Collected data
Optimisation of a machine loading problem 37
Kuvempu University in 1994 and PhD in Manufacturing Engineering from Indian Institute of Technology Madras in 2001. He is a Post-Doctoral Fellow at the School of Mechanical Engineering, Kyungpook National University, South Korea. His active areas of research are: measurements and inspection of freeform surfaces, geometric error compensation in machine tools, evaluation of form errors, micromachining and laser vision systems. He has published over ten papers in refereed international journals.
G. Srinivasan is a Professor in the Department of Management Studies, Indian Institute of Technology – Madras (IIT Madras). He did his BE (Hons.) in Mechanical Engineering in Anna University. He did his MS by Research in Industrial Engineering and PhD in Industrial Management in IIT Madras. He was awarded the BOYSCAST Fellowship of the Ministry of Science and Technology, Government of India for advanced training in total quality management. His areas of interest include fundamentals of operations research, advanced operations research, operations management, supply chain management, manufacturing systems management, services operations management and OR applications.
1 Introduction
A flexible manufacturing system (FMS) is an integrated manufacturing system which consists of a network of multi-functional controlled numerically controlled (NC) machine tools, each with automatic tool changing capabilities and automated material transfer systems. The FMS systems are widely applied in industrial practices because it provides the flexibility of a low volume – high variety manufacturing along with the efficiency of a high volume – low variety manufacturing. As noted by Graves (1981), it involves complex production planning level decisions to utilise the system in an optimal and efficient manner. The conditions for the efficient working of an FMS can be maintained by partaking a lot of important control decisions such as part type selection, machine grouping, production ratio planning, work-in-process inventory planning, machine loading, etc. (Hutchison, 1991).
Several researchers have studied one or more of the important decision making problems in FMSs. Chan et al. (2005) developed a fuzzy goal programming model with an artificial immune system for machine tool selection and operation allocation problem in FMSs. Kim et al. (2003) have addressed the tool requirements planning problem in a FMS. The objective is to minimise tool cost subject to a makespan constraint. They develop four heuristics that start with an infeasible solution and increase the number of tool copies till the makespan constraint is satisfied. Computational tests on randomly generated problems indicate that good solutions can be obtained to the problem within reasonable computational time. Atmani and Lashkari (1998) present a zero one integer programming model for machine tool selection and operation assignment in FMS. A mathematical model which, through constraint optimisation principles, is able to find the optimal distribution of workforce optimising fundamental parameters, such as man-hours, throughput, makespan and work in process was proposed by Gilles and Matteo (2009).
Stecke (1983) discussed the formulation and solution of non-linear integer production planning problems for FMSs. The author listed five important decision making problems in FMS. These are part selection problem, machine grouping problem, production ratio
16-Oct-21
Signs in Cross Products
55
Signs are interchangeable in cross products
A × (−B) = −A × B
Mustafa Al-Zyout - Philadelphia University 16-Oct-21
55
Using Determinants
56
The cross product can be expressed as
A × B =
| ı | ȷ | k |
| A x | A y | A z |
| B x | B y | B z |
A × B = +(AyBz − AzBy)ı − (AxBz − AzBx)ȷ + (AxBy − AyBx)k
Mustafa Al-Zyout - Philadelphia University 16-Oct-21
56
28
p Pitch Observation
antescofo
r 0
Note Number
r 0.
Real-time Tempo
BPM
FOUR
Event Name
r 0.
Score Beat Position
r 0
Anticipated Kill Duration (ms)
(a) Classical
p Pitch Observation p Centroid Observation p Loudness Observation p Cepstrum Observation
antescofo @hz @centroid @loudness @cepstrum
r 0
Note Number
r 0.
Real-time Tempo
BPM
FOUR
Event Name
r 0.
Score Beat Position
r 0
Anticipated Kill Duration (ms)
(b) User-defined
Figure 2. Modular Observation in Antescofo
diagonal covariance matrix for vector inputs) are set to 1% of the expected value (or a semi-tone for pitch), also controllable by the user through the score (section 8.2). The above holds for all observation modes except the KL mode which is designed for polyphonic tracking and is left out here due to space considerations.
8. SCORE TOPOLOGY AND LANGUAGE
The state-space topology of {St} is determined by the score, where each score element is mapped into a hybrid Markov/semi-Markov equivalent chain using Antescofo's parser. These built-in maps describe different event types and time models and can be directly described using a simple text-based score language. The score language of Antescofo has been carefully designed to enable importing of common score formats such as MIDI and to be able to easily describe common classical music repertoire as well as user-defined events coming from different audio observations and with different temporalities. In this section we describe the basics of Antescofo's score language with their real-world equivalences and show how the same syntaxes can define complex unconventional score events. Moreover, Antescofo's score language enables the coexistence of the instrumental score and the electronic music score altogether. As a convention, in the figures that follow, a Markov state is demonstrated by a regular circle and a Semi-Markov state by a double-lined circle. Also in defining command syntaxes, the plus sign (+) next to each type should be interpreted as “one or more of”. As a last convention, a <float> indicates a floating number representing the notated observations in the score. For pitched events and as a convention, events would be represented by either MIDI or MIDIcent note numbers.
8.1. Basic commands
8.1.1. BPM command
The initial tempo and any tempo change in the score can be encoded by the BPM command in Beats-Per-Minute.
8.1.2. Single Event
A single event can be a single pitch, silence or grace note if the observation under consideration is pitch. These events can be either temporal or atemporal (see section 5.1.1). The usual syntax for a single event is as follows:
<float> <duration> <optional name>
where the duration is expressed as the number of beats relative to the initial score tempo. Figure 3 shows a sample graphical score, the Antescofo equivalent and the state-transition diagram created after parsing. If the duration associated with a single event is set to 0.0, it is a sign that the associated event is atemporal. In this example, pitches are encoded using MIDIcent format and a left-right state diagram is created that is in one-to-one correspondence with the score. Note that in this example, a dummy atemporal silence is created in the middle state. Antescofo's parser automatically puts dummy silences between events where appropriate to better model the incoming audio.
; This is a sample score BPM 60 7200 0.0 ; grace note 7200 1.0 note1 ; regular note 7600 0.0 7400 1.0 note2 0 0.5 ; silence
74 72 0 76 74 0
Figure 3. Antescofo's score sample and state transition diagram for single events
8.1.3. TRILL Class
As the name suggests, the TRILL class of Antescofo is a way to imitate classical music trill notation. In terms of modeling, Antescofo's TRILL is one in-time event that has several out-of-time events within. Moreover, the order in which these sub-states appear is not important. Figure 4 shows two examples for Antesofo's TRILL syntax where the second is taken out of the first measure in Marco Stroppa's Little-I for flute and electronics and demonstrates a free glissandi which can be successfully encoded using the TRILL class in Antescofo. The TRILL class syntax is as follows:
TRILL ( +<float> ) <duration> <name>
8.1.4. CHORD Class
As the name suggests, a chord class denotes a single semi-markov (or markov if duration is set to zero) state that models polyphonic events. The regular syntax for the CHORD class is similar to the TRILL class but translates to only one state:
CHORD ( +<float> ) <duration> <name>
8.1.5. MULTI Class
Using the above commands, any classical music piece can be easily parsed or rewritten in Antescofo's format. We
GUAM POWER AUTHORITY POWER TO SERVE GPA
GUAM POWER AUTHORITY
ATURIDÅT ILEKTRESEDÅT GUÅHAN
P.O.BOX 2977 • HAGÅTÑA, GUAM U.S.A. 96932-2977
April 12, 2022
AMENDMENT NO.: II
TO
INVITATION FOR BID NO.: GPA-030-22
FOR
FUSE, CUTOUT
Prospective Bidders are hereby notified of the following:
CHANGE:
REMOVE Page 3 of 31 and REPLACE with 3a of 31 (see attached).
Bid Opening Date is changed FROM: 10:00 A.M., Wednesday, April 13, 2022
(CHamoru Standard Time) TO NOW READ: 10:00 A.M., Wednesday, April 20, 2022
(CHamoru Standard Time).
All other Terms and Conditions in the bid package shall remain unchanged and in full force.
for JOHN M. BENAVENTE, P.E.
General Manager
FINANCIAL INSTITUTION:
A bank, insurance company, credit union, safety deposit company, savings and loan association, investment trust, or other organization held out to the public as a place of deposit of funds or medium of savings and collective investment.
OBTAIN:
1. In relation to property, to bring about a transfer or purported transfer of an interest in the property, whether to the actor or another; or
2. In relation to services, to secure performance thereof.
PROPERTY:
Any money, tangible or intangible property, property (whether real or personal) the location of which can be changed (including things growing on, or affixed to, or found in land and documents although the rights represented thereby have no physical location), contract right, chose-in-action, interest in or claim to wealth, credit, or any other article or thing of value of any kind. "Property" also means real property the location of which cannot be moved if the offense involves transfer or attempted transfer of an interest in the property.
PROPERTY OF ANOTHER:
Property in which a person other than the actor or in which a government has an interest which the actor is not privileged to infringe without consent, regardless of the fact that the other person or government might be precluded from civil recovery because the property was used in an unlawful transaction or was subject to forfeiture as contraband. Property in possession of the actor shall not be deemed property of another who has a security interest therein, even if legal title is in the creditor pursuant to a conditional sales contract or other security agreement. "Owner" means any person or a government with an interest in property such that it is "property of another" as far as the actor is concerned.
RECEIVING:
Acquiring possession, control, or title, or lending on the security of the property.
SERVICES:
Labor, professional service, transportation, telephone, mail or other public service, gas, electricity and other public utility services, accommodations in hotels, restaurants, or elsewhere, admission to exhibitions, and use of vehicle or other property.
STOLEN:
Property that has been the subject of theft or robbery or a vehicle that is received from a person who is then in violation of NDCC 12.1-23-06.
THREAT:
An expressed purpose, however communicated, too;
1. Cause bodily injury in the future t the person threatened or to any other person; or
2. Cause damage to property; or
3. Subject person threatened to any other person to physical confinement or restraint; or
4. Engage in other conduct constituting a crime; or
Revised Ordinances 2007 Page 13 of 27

__EXERCISE GOAL__:
Retype exactly the lines of the data above, starting at its first line and finishing with the line that has "A flexible manufacturing" in it.

__TASK RESPONSE__:
Optimisation of a machine loading problem 37
Kuvempu University in 1994 and PhD in Manufacturing Engineering from Indian Institute of Technology Madras in 2001. He is a Post-Doctoral Fellow at the School of Mechanical Engineering, Kyungpook National University, South Korea. His active areas of research are: measurements and inspection of freeform surfaces, geometric error compensation in machine tools, evaluation of form errors, micromachining and laser vision systems. He has published over ten papers in refereed international journals.
G. Srinivasan is a Professor in the Department of Management Studies, Indian Institute of Technology – Madras (IIT Madras). He did his BE (Hons.) in Mechanical Engineering in Anna University. He did his MS by Research in Industrial Engineering and PhD in Industrial Management in IIT Madras. He was awarded the BOYSCAST Fellowship of the Ministry of Science and Technology, Government of India for advanced training in total quality management. His areas of interest include fundamentals of operations research, advanced operations research, operations management, supply chain management, manufacturing systems management, services operations management and OR applications.
1 Introduction
A flexible manufacturing system (FMS) is an integrated manufacturing system which consists of a network of multi-functional controlled numerically controlled (NC) machine tools, each with automatic tool changing capabilities and automated material transfer systems. The FMS systems are widely applied in industrial practices because it provides the flexibility of a low volume – high variety manufacturing along with the efficiency of a high volume – low variety manufacturing. As noted by Graves (1981), it involves complex production planning level decisions to utilise the system in an optimal and efficient manner. The conditions for the efficient working of an FMS can be maintained by partaking a lot of important control decisions such as part type selection, machine grouping, production ratio planning, work-in-process inventory planning, machine loading, etc. (Hutchison, 1991).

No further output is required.